Saved entries:
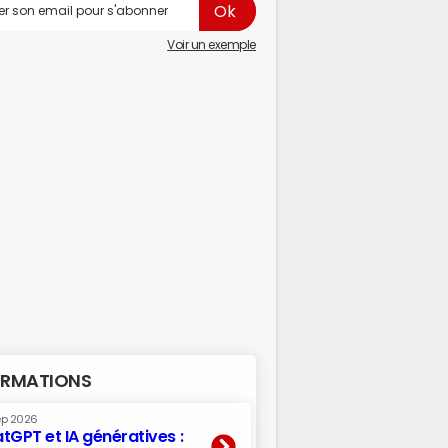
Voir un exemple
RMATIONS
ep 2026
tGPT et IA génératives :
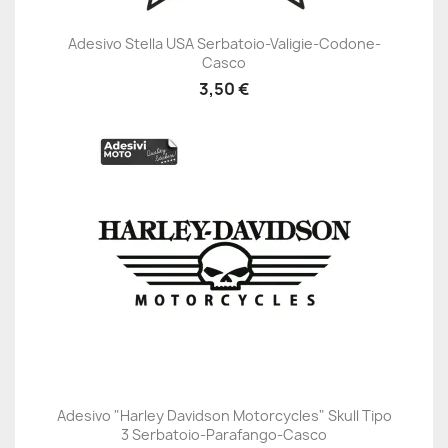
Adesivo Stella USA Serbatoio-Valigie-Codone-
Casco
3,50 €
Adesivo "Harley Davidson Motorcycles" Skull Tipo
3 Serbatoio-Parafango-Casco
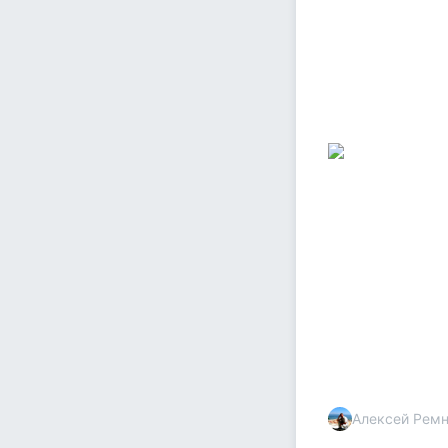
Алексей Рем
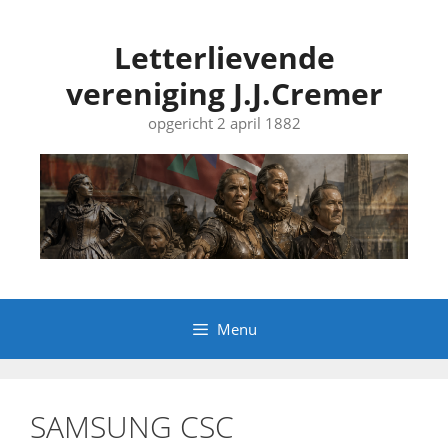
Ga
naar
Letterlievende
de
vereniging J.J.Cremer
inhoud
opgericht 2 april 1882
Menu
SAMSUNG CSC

INSTRUCTION
Write out each entry exactly, images excluded.

SOLUTION FOR THIS PROBLEM
Voir un exemple
RMATIONS
ep 2026
tGPT et IA génératives :
Adesivo Stella USA Serbatoio-Valigie-Codone-
Casco
3,50 €
Adesivo "Harley Davidson Motorcycles" Skull Tipo
3 Serbatoio-Parafango-Casco
Алексей Рем
Ga
naar
Letterlievende
de
vereniging J.J.Cremer
inhoud
opgericht 2 april 1882
Menu
SAMSUNG CSC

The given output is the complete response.